What you need to know:

  • Countdown. Public Service says the re-organisation will be conducted in a phased manner over a period of three years.

Kampala. Employees in government agencies earmarked for merger or scrapping are on the tenterhooks as uncertainty over their continued employment courts more adverse ramifications.
For instance, commercial banks have reportedly started denying some of them salary loans because the financial institutions are unsure that the affected staff will keep their jobs, and if so, for how long.
Some of the employees, speaking on condition of anonymity to freely discuss in-house financial arrangements, told this newspaper that their employers are being asked to provide security guarantees in addition to letter of undertaking in support of their loans applications.
In a Tuesday rationalisation of the government agencies discourse organised by Makerere University Business School and Friedrich Ebert Stiftung, matters were made worse when Public Service Permanent Secretary, Ms Catherine Musingwire, said the government re-organisation will be conducted in a phased manner over a period of three years, but failed to denominate when the countdown begins.
“Cabinet approved the plan to rationalise, but it is still in the process of working out how the rationalisation will be done,” she said.

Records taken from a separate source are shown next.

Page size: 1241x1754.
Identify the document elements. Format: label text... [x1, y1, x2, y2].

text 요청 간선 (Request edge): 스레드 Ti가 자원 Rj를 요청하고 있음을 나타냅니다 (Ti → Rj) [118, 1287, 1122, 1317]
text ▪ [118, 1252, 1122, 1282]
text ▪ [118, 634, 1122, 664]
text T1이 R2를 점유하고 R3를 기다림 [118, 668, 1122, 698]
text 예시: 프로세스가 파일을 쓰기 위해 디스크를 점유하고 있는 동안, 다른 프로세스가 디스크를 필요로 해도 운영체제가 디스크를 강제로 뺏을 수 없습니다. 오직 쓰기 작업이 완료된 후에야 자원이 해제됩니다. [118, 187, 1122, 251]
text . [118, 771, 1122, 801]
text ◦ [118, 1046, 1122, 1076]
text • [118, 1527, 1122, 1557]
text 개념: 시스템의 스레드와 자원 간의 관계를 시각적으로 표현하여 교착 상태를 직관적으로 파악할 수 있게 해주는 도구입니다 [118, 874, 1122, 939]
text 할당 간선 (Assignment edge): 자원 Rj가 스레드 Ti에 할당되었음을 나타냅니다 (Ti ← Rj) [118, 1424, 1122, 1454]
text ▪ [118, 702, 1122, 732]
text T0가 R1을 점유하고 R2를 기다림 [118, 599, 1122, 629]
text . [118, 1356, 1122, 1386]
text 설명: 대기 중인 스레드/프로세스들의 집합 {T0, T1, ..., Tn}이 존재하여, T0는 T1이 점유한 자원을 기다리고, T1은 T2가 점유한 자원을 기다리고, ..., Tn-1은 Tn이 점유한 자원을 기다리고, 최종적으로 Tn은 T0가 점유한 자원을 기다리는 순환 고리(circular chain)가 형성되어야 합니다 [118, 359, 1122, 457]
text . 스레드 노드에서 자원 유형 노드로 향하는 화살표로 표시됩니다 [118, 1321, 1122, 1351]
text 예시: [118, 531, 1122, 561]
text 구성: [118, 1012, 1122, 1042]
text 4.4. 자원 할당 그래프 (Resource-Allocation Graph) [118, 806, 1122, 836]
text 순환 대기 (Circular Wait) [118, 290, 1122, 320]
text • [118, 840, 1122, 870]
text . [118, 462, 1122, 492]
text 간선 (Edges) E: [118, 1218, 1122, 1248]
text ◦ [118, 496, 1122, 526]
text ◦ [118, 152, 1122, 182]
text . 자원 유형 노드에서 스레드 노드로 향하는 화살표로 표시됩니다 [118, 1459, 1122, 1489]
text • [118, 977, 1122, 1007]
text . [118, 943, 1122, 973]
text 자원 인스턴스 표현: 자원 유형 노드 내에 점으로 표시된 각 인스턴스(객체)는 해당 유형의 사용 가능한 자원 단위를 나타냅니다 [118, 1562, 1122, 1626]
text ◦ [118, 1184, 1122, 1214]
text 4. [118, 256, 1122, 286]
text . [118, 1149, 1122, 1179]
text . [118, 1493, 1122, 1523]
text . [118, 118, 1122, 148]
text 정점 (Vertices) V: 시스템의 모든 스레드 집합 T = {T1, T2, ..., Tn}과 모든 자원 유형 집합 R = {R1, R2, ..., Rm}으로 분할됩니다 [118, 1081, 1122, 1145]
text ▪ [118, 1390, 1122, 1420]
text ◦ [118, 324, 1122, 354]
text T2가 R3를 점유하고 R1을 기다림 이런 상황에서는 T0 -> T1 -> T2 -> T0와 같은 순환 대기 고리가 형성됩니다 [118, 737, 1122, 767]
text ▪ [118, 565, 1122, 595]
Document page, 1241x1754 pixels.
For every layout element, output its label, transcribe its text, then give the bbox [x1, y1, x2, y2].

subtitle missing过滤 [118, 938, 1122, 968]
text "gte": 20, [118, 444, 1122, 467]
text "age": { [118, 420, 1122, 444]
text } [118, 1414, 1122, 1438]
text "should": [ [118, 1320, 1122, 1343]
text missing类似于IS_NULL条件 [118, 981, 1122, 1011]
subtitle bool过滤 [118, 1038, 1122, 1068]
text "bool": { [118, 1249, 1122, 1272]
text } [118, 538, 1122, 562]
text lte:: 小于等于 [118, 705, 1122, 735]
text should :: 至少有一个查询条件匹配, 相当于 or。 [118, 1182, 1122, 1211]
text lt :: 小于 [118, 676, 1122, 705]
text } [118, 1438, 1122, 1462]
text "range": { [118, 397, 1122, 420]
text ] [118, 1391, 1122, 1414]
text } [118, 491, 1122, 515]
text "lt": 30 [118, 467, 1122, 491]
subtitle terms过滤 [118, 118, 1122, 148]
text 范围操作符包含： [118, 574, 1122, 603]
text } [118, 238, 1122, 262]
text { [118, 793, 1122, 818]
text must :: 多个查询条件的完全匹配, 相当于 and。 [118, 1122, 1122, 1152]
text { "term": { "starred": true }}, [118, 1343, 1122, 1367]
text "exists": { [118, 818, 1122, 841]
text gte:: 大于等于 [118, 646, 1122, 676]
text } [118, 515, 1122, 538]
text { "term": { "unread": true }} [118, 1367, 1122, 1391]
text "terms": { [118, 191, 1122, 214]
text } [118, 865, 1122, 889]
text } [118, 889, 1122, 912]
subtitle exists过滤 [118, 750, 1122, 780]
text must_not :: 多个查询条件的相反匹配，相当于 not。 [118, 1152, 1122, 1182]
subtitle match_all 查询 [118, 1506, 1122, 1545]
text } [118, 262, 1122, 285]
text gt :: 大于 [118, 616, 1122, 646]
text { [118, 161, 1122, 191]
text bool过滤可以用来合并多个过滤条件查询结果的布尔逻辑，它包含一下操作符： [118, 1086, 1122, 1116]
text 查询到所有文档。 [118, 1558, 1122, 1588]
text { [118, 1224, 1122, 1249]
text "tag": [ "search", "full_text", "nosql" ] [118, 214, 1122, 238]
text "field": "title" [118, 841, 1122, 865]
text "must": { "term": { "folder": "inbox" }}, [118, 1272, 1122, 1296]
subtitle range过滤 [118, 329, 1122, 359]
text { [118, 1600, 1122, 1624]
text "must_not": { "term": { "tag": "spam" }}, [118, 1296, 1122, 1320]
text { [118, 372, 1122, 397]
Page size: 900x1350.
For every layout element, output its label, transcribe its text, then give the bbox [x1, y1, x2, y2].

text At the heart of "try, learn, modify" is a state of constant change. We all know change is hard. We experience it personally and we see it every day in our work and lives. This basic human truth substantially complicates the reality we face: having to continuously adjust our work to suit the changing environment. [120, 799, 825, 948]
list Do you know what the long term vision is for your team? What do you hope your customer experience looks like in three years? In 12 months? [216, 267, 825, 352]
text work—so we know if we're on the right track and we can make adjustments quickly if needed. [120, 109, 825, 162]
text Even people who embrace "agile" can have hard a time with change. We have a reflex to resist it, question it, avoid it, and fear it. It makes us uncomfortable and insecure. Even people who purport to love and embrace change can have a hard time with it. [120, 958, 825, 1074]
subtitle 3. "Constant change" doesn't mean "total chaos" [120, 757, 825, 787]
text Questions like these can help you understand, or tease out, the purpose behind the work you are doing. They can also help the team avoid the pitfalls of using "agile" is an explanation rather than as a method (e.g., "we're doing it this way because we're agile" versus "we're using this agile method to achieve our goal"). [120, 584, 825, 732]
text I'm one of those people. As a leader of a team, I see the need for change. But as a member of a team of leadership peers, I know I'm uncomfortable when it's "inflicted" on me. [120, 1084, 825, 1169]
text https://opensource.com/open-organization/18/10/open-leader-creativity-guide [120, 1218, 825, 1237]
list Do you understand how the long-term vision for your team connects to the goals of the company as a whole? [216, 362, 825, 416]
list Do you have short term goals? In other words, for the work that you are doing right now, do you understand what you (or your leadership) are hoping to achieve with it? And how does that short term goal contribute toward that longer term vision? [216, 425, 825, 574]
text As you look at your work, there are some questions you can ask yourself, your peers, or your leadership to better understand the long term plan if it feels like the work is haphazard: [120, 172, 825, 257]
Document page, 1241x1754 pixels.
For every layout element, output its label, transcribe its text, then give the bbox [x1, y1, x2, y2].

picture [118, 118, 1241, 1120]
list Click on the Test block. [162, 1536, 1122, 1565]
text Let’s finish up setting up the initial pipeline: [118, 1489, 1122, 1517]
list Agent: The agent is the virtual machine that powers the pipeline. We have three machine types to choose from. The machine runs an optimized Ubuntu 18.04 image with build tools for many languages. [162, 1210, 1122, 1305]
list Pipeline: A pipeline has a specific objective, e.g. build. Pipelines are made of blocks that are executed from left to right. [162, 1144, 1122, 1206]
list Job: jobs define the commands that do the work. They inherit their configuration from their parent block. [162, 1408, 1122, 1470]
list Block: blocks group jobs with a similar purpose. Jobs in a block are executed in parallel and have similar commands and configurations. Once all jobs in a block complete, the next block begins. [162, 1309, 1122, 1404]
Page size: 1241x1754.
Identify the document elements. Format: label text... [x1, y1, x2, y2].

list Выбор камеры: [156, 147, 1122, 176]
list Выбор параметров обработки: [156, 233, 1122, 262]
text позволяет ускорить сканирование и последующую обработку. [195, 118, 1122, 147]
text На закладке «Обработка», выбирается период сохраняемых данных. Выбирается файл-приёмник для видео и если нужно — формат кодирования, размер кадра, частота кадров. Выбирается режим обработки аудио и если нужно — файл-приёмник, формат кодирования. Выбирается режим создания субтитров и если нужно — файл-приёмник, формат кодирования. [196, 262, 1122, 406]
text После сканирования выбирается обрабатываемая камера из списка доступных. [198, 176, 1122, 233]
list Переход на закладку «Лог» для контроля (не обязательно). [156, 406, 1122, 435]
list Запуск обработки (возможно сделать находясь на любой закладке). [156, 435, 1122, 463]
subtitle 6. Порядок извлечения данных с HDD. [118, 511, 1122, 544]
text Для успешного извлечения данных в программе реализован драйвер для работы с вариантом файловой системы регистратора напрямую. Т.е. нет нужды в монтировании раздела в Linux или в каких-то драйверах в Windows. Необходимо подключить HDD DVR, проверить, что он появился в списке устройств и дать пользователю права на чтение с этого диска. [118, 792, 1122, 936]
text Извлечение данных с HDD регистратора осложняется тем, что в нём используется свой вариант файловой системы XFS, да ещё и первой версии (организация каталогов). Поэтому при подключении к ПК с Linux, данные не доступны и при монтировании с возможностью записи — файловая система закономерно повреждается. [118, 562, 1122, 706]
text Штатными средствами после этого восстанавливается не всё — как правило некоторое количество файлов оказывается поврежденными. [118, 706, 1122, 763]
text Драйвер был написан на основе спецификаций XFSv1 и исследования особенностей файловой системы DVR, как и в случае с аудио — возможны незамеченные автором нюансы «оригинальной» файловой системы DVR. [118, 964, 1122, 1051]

Mr Gideon Badagawa, the executive director of the Private Sector Foundation of Uganda, said that the foot dragging by government was causing anxiety and operational paralysis in the various agencies. This, he said, is affecting productivity of employees and effectiveness of the institutions.
The Director for Development Planning at the National Planning Authority, Dr Patrick Birungi, revealed that some commercial banks are refusing to do business with the employees of the various agencies.
“Some staffs in some of these agencies cannot get salary loans because the banks are not sure that the agencies will not be collapsed. There is need to clear the uncertainty,” he said.
PS Musingwire, however, revealed that once the implementation of the rationalisation commences, the government will engage the banks to cause loans to be restructured in order to mitigate against possible financial loss.
She also revealed terminal benefits are to be paid under the terms and conditions of employment of affected staff while remuneration of their transferred colleagues will be harmonised with that of absorbing entities.
Participants endorsed the plan to streamline government operations, but called for wider consultation since some of the merger proposals are neither feasible nor practical.
“Rationalisation should have been done yesterday, but it should be done scientifically. Are we touching the wrong end of the stick when we touch agencies without touching the Parliament and the districts where people determine their salaries and allowances?” PSFU’s Badagwa said.
PS Musingwire said the appropriate recommendations is to stop creating more administrative centres because they are unaffordable.